The Chinese government has levied a record $2.75 billion fine on Alibaba following allegations of monopolistic practices, almost triple the $975 million chip manufacturer Qualcomm had to pay Chinese regulators in 2015.
Alibaba, currently valued at around $608 billion, controls a significant portion of the Chinese domestic e-commerce and cloud computing markets.
The fine represents around 4 per cent of the tech giant’s domestic revenue.
Alibaba will also be forced to introduce new rules to lower barriers to entry and reduce the business costs faced by sellers on its platforms.
The regulators accused Alibaba of restricting merchants from selling on rival platforms.
The fine comes as China is putting increased scrutiny on its domestic technology companies, including stopping a planned $37 billion initial public offering by Ant Group, Alibaba’s internet finance division.
Premier of the State Council of the People's Republic of China Li Keqiang recently made a statement at the National People’s Congress about stamping out monopolies and preventing the “unregulated” expansion of capital.
China's State Administration for Market Regulation (SAMR) said it had fined 12 companies over 10 deals for alleged monopolistic practices.

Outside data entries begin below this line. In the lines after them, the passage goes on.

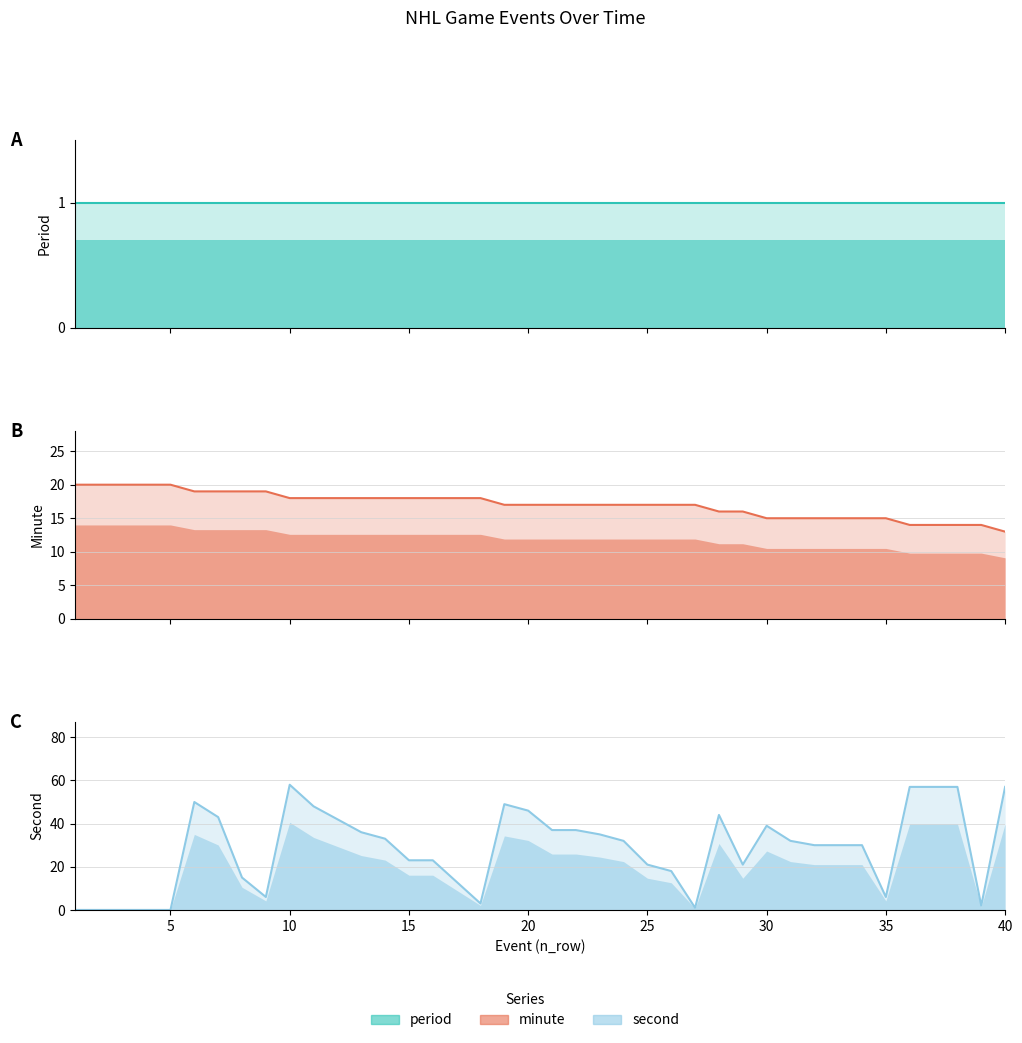

Which category has the lowest value in the minute series?

40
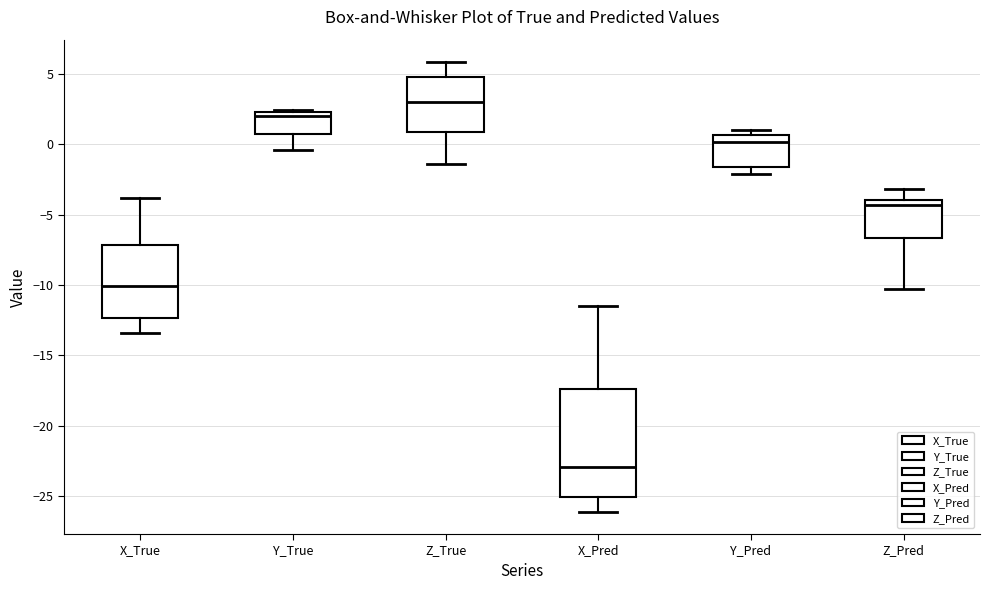

Which box has the lowest median line?

X_Pred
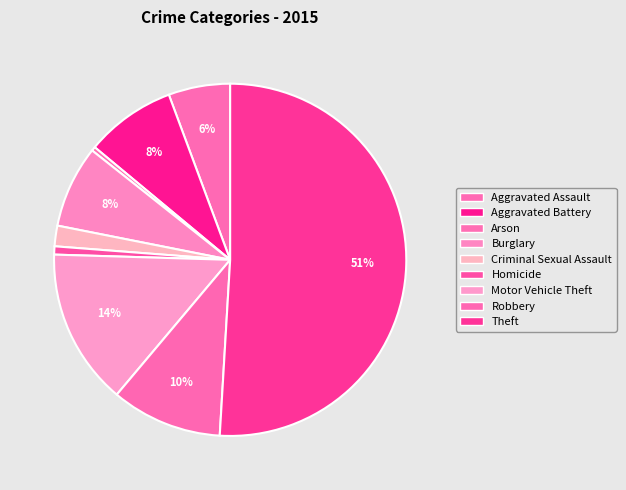

What percentage is the Motor Vehicle Theft slice, to the nearest percent?

14%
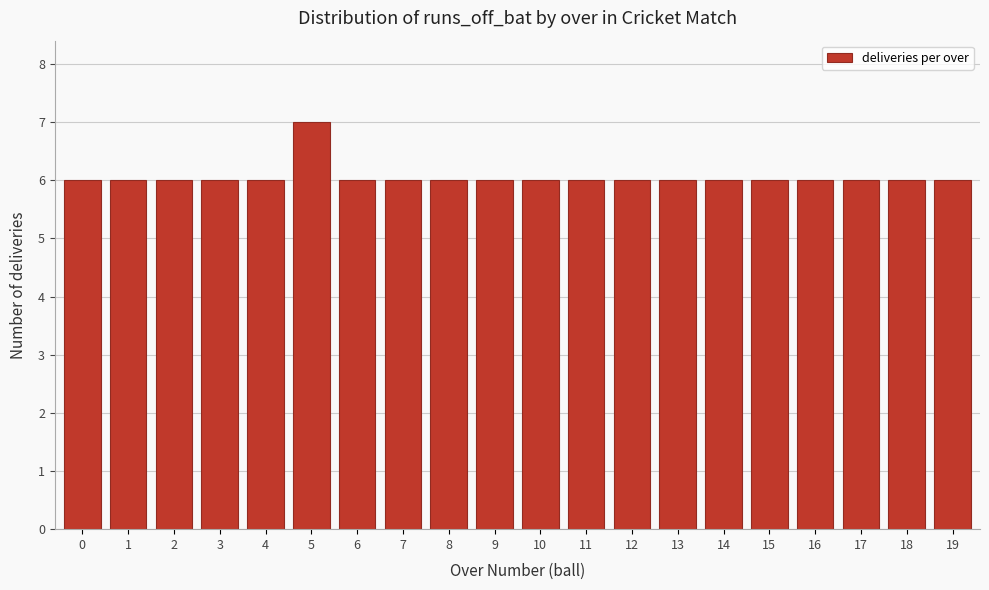

Reading left to right, what are all the values shown in this chart?

0=6	1=6	2=6	3=6	4=6	5=7	6=6	7=6	8=6	9=6	10=6	11=6	12=6	13=6	14=6	15=6	16=6	17=6	18=6	19=6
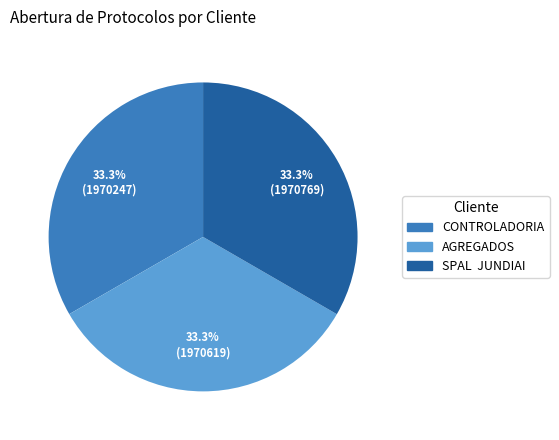

Is AGREGADOS the majority of the pie?

No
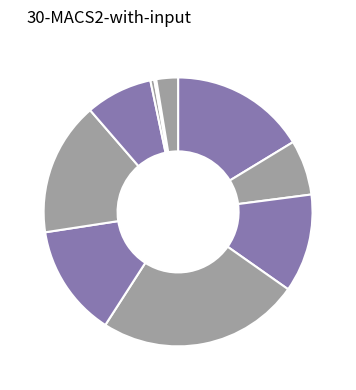

Is there any slice that represents more than half of the pie?

No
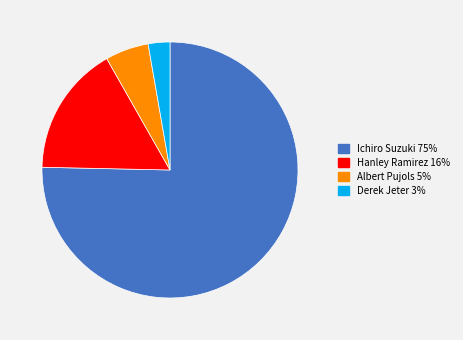

Combined, do Albert Pujols and Ichiro Suzuki account for over 50%?

Yes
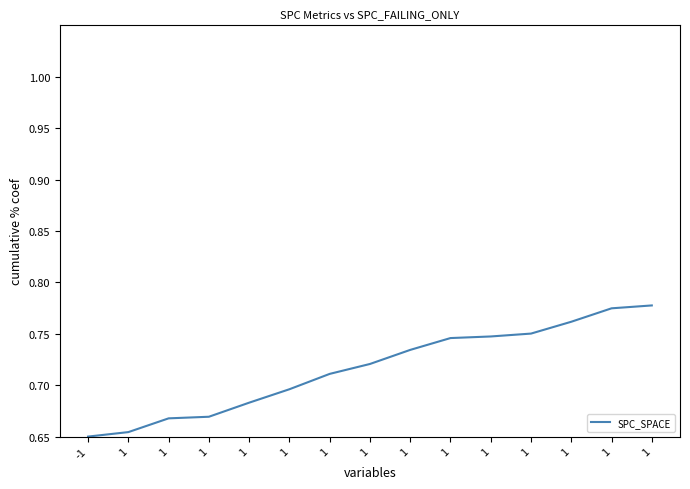

What is the sum of the values at -1 and 1?

1.4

Shares in Alibaba rose around 9 per cent in Hong Kong trading in response to the reduction in uncertainty about what the actions of the Chinese regulator would be.
Daniel Zhang, chief executive at Alibaba, said they did not expect any “material impact” from the regulator's actions.
"We're happy to get the matter behind us, but the tendency is that regulators will be keen to look at some of the areas where you might have unfair competition," he said.